The head of the US Department of Government Efficiency (DOGE) and owner of SpaceX, which provides internet via Starlink satellites, Musk said: "My Starlink system is the backbone of the Ukrainian army. If I turn it off, the entire front (of Ukraine in the ongoing Moscow-Kyiv war) will collapse."

Sikorski responded: "Starlink for Ukraine is financed by the Polish Ministry of Digital Affairs at a cost of about $50 million per year. Leaving aside the ethics of threatening the victim of aggression, if SpaceX turns out to be an unreliable supplier, we will be forced to look for other suppliers."

Politicians from the opposition party came out supporting the US administration after Musk told Sikorski on X: "Be quiet, little man. You pay a small part of the costs. And there is no replacement for Starlink."

Lawmaker Michal Wojcik appealed for the resignation of the Polish government, while Pawel Jablonski stated that "for the good of Polish diplomacy, someone should take away Sikorski's Twitter."

Member of European Parliament Arkadiusz Mularczyk wrote on X: "We apologize for Sikorski."

Tusk then said on X: "By attacking Sikorski, who calmly explains to politicians from another country about the Polish national interest, (the opposition) PiS (Law and Justice party) is losing the last remnants of its national dignity. Political and moral bankrupts."

Meanwhile, US Secretary of State Marco Rubio, in an X post, accused Sikorski of "making things up," and said: "Nobody threatened to cut Ukraine off from Starlink.
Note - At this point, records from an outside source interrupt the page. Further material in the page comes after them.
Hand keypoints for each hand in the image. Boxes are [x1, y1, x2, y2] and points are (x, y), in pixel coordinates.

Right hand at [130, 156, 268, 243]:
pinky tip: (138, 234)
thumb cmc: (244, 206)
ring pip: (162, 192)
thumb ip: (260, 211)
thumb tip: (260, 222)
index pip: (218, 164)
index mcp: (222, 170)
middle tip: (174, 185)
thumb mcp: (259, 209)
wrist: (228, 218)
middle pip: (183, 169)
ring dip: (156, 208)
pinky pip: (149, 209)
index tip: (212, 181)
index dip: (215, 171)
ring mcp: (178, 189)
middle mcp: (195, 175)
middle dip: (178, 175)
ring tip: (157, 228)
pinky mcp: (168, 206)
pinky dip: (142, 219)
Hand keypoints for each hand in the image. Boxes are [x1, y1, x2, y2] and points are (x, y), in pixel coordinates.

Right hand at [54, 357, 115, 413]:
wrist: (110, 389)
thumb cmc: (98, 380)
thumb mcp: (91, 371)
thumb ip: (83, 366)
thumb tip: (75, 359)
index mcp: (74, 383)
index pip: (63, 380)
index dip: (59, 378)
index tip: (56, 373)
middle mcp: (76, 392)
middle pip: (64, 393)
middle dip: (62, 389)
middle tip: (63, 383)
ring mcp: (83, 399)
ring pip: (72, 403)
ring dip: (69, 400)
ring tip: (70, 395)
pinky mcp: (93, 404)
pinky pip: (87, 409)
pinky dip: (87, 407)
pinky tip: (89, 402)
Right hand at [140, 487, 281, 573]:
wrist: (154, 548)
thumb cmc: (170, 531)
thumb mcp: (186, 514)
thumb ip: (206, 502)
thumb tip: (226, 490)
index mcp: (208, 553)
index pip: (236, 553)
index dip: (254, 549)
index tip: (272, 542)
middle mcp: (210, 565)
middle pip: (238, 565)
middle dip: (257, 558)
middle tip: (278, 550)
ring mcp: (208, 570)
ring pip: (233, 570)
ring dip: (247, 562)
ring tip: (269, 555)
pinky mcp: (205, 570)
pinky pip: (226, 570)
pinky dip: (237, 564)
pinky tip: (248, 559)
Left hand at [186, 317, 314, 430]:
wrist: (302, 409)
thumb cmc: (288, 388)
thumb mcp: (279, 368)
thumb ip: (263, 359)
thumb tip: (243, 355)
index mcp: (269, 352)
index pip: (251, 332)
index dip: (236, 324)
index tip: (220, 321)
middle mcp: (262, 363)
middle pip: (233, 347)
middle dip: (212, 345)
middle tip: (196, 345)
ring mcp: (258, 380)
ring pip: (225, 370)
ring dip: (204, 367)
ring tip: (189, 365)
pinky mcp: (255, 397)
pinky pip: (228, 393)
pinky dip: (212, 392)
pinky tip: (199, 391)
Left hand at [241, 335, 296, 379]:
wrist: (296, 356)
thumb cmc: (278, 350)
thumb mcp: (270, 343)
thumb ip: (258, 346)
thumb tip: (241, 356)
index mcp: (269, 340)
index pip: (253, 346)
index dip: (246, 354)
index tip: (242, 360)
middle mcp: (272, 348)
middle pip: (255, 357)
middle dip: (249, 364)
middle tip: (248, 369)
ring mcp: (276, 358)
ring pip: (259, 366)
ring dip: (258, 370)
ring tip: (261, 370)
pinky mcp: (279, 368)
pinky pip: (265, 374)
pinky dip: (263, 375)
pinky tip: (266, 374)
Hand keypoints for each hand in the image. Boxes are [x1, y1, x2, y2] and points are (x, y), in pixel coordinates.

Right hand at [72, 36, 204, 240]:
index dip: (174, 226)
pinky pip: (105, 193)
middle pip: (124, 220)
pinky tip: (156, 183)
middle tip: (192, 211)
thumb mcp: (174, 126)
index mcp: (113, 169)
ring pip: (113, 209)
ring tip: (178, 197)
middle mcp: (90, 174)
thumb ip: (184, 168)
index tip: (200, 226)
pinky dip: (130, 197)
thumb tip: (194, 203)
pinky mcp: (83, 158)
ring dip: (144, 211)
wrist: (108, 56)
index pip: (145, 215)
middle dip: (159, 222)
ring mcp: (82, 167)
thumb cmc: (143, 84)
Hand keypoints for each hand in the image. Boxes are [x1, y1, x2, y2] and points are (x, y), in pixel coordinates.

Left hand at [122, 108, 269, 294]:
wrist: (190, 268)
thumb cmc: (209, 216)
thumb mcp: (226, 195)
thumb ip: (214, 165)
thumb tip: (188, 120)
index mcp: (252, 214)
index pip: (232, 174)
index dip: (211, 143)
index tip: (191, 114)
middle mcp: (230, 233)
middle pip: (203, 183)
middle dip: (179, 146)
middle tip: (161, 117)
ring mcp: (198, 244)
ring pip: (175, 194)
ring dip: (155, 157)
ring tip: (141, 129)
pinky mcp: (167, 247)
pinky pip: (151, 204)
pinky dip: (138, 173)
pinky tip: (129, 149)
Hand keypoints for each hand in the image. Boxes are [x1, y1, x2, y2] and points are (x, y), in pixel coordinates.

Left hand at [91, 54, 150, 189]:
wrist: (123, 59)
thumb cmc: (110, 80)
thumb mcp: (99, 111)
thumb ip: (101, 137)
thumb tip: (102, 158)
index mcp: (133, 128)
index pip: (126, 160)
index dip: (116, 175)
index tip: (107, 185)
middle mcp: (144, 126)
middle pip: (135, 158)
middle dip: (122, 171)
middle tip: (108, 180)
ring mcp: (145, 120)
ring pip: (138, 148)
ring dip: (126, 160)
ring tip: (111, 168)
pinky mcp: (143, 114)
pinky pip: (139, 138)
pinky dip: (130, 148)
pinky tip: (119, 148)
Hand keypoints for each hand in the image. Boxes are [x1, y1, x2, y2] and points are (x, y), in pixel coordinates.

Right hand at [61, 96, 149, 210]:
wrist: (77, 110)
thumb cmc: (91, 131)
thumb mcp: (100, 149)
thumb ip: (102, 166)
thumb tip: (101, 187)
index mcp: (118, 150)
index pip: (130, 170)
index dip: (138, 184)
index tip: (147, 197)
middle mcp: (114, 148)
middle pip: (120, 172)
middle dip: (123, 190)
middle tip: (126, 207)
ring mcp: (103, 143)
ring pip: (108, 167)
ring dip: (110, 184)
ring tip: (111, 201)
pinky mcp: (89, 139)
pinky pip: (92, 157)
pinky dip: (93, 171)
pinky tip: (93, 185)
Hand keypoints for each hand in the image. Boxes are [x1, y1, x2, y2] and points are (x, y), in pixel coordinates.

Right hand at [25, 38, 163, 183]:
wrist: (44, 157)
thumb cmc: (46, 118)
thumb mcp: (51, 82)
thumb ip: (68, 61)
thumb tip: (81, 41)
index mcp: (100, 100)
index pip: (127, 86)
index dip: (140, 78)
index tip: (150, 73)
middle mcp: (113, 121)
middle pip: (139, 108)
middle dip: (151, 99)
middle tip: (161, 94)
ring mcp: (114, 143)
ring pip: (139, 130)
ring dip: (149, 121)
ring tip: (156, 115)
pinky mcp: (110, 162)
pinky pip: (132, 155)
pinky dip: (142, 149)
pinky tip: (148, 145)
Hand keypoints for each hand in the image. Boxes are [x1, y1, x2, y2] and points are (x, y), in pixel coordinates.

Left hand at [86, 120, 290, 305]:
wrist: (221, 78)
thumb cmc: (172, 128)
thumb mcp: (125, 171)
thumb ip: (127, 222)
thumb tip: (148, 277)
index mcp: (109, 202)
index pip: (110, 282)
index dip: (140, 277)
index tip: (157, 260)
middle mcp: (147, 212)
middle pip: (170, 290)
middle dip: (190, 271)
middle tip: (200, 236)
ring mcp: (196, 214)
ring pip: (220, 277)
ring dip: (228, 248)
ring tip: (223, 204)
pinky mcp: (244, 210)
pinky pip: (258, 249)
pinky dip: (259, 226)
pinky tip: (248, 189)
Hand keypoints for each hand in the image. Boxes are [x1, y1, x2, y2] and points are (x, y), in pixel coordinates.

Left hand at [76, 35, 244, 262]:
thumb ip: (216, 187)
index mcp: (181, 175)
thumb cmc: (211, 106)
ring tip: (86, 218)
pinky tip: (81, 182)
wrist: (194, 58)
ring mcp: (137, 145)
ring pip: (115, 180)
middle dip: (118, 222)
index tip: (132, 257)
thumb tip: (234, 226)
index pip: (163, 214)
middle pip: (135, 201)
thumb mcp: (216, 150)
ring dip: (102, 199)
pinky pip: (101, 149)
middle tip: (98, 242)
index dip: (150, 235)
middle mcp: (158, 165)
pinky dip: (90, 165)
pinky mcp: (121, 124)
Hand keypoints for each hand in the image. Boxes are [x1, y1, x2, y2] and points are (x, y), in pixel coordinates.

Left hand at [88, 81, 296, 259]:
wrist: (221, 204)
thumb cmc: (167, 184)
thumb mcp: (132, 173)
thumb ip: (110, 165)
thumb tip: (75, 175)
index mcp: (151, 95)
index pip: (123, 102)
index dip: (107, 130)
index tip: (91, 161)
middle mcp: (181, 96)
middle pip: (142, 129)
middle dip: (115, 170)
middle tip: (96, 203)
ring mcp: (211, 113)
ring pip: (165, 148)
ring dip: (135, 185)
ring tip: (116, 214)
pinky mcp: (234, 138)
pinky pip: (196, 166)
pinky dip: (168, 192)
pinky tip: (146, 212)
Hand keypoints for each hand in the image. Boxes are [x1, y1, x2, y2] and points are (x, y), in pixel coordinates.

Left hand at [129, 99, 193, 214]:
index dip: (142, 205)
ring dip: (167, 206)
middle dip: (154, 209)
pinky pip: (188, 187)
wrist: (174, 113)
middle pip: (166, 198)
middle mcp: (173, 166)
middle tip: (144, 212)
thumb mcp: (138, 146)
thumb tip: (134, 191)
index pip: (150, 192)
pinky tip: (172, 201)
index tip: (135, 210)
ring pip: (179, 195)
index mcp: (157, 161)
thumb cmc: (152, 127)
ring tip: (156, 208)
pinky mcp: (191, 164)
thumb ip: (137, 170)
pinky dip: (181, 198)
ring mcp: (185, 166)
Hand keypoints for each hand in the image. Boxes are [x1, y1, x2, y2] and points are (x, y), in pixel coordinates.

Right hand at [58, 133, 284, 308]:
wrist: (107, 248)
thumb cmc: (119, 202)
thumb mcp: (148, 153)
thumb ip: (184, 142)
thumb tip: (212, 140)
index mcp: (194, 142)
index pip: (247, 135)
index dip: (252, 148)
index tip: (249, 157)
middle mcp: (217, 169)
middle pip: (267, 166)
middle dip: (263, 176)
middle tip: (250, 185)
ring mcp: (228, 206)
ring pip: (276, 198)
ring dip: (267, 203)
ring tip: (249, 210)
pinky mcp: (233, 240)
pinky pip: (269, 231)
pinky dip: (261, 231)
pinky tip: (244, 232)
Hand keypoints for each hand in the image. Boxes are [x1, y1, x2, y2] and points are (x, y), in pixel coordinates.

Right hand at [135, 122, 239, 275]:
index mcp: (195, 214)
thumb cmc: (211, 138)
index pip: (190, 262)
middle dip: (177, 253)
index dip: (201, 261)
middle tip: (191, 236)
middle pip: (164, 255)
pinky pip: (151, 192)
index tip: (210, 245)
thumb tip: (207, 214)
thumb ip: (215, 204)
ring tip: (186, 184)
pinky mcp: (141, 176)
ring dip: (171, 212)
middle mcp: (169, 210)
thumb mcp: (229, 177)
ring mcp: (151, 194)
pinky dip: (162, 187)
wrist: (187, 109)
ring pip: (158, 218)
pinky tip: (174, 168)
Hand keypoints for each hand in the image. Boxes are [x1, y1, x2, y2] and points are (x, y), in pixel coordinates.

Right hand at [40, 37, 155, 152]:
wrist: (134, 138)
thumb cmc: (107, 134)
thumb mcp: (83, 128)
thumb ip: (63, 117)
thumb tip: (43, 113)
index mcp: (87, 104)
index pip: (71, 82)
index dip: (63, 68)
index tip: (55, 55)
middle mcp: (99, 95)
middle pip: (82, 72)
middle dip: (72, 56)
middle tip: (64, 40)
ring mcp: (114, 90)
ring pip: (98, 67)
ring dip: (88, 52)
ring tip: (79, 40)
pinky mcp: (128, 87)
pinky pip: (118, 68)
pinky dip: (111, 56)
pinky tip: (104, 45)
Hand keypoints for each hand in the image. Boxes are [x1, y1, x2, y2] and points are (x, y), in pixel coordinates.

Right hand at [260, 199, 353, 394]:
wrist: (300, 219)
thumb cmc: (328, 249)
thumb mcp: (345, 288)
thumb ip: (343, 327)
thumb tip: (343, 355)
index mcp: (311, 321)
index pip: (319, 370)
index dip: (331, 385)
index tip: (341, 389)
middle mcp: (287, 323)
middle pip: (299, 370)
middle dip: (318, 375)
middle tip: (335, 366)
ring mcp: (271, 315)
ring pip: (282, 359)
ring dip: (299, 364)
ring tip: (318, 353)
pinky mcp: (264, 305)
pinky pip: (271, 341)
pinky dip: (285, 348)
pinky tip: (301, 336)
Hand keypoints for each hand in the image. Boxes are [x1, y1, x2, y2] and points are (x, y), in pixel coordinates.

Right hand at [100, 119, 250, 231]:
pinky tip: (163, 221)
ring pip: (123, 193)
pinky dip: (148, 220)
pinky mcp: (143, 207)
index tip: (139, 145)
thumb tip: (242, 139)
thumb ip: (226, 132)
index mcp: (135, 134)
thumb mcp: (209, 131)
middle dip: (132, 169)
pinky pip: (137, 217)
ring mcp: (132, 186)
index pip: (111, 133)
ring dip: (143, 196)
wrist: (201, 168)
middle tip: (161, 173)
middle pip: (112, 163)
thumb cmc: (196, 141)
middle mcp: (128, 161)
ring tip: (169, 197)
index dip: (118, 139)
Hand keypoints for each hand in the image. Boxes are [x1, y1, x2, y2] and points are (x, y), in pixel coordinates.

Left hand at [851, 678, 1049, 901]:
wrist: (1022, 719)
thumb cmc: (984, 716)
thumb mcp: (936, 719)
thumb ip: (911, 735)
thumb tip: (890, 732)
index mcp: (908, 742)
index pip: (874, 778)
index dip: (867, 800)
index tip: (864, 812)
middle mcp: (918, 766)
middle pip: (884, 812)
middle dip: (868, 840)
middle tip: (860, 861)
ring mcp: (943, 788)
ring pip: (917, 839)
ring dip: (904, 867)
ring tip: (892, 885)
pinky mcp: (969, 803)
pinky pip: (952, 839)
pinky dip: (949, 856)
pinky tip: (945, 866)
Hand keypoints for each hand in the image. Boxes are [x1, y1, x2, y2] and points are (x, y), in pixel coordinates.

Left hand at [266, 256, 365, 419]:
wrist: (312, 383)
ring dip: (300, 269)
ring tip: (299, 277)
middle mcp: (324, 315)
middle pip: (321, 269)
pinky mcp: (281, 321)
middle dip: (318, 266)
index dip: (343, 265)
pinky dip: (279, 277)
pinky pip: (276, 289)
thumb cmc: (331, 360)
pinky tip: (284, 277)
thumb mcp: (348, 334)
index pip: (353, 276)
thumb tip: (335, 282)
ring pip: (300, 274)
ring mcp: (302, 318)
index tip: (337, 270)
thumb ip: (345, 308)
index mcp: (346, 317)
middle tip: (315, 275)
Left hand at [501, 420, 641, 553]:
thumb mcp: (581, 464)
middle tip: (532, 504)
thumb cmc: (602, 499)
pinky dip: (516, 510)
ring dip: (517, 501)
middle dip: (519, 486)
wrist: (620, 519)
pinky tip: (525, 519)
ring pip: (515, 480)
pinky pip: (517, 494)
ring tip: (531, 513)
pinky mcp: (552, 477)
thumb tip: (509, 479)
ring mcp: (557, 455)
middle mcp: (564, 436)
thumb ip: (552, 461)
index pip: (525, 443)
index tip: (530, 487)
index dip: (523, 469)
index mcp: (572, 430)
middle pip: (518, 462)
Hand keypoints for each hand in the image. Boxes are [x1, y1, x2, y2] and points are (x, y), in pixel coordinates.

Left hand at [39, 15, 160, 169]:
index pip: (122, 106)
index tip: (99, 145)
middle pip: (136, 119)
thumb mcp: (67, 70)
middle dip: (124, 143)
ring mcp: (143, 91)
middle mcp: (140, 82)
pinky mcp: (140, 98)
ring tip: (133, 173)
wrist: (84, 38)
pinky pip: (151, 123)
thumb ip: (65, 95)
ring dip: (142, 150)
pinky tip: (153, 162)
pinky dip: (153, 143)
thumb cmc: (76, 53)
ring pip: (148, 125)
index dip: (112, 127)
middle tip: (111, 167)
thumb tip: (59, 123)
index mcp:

And say thank you, without Starlink, Ukraine would have lost this war a long time ago, and the Russians would now be on the border with Poland."

Recently, talks between Eutelsat -- one of Europe’s largest satellite operators -- and the EU have reportedly intensified and the satellite operator could eventually replace the network of American communication terminals in Ukraine.